Tuesday, October 23, 2007

Some detail on the IPCC's sordid past

Check out these articles by Frederick Seitz.

Excerpts:
This IPCC report, like all others, is held in such high regard largely because it has been peer-reviewed. That is, it has been read, discussed, modified and approved by an international body of experts. These scientists have laid their reputations on the line. But this report is not what it appears to be--it is not the version that was approved by the contributing scientists listed on the title page. In my more than 60 years as a member of the American scientific community, including service as president of both the National Academy of Sciences and the American Physical Society, I have never witnessed a more disturbing corruption of the peer-review process than the events that led to this IPCC report.

A comparison between the report approved by the contributing scientists and the published version reveals that key changes were made after the scientists had met and accepted what they thought was the final peer-reviewed version. The scientists were assuming that the IPCC would obey the IPCC Rules--a body of regulations that is supposed to govern the panel's actions. Nothing in the IPCC Rules permits anyone to change a scientific report after it has been accepted by the panel of scientific contributors and the full IPCC.

The participating scientists accepted "The Science of Climate Change" in Madrid last November; the full IPCC accepted it the following month in Rome. But more than 15 sections in Chapter 8 of the report--the key chapter setting out the scientific evidence for and against a human influence over climate--were changed or deleted after the scientists charged with examining this question had accepted the supposedly final text.

Few of these changes were merely cosmetic; nearly all worked to remove hints of the skepticism with which many scientists regard claims that human activities are having a major impact on climate in general and on global warming in particular.

The following passages are examples of those included in the approved report but deleted from the supposedly peer-reviewed published version:

* "None of the studies cited above has shown clear evidence that we can attribute the observed [climate] changes to the specific cause of increases in greenhouse gases."

* "No study to date has positively attributed all or part [of the climate change observed to date] to anthropogenic [man-made] causes."

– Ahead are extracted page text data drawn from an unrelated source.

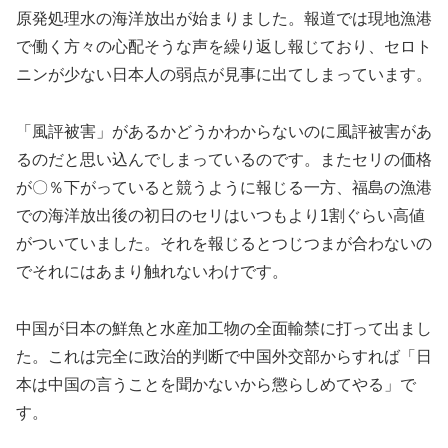
原発処理水の海洋放出が始まりました。報道では現地漁港
で働く方々の心配そうな声を繰り返し報じており、セロト
ニンが少ない日本人の弱点が見事に出てしまっています。
「風評被害」があるかどうかわからないのに風評被害があ
るのだと思い込んでしまっているのです。またセリの価格
が〇％下がっていると競うように報じる一方、福島の漁港
での海洋放出後の初日のセリはいつもより1割ぐらい高値
がついていました。それを報じるとつじつまが合わないの
でそれにはあまり触れないわけです。
中国が日本の鮮魚と水産加工物の全面輸禁に打って出まし
た。これは完全に政治的判断で中国外交部からすれば「日
本は中国の言うことを聞かないから懲らしめてやる」で
す。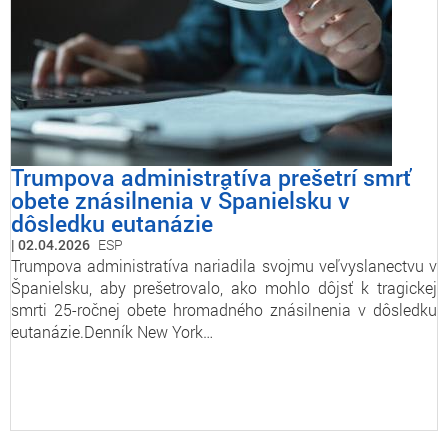
Trumpova administratíva prešetrí smrť
obete znásilnenia v Španielsku v
dôsledku eutanázie
02.04.2026
ESP
Trumpova administratíva nariadila svojmu veľvyslanectvu v
Španielsku, aby prešetrovalo, ako mohlo dôjsť k tragickej
smrti 25-ročnej obete hromadného znásilnenia v dôsledku
eutanázie.Denník New York…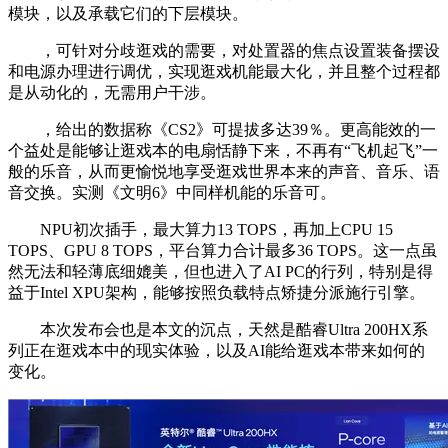
模块，以及承载它们的下层模块。
，可针对分歧逛戏的需要，对处置器的焦点设置装备摆设
和电源办理进行调优，实现逛戏机能最大化，并且整个过程都
是从动化的，无需用户干涉。
，给出的数据称《CS2》可提拔多达39％。更高能效的一
个益处是能够让逛戏本的电扇恬静下来，不再有“飞机起飞”一
般的乐音，从而更愉悦地享受逛戏世界本来的声音、音乐、语
音交换。实测《文明6》中同样机能的乐音可。
NPU初次插手，最大算力13 TOPS，再加上CPU 15
TOPS、GPU 8 TOPS，平台算力合计最多36 TOPS。这一点虽
然无法和轻薄底细媲美，但也进入了AI PC的行列，特别是得
益于Intel XPU架构，能够按照负载特点矫捷分派施行引擎。
本次发布会也是本文的沉点，天然是酷睿Ultra 200HX系
列正在逛戏本中的现实体验，以及AI能给逛戏本带来如何的
变化。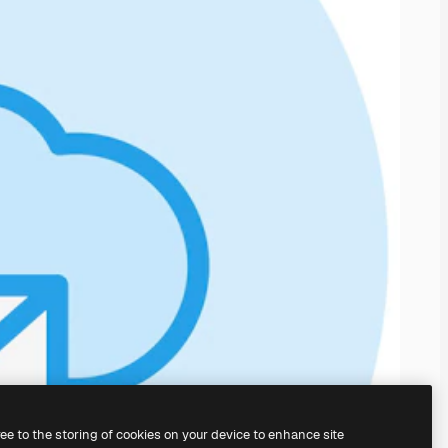
ree to the storing of cookies on your device to enhance site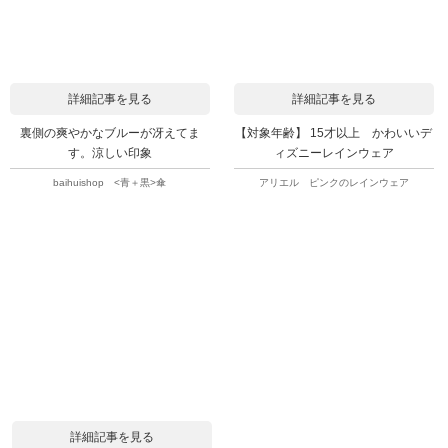
詳細記事を見る
詳細記事を見る
裏側の爽やかなブルーが冴えてま
【対象年齢】 15才以上 かわいいデ
す。涼しい印象
ィズニーレインウェア
baihuishop <青＋黒>傘
アリエル ピンクのレインウェア
詳細記事を見る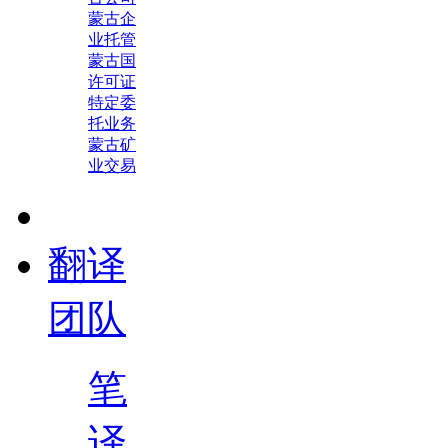
蒙古企
业托管
蒙古国
许可证
特定委
托业务
蒙古矿
业交易
翻译
团队
笔
译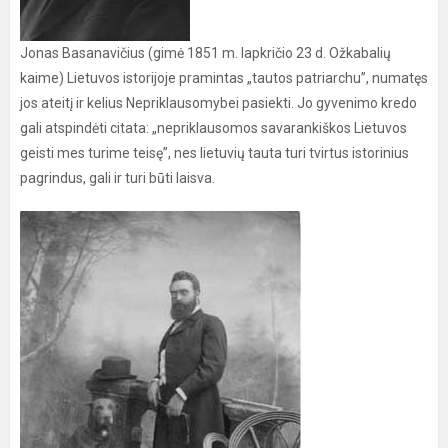
Jonas Basanavičius (gimė 1851 m. lapkričio 23 d. Ožkabalių
kaime) Lietuvos istorijoje pramintas „tautos patriarchu”, numatęs
jos ateitį ir kelius Nepriklausomybei pasiekti. Jo gyvenimo kredo
gali atspindėti citata: „nepriklausomos savarankiškos Lietuvos
geisti mes turime teisę”, nes lietuvių tauta turi tvirtus istorinius
pagrindus, gali ir turi būti laisva.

* "Any claims of positive detection of significant climate change are likely to remain controversial until uncertainties in the total natural variability of the climate system are reduced."

...

The IPCC summary itself, a political document, is economical with the truth: It has problems with selective presentation of facts, not the least of which is that it totally ignores global temperature data gathered by weather satellites, which contradict the results of models used to predict a substantial future warming. It seems to me that IPCC officials, having failed to validate the current climate models, are now desperately grasping at straws to buttress their (rather feeble) conclusion that "the balance of evidence suggests a discernible human influence on climate." In this crusade to provide a scientific cover for political action, they are misusing the work of respected scientists who never made extravagant claims about future warming.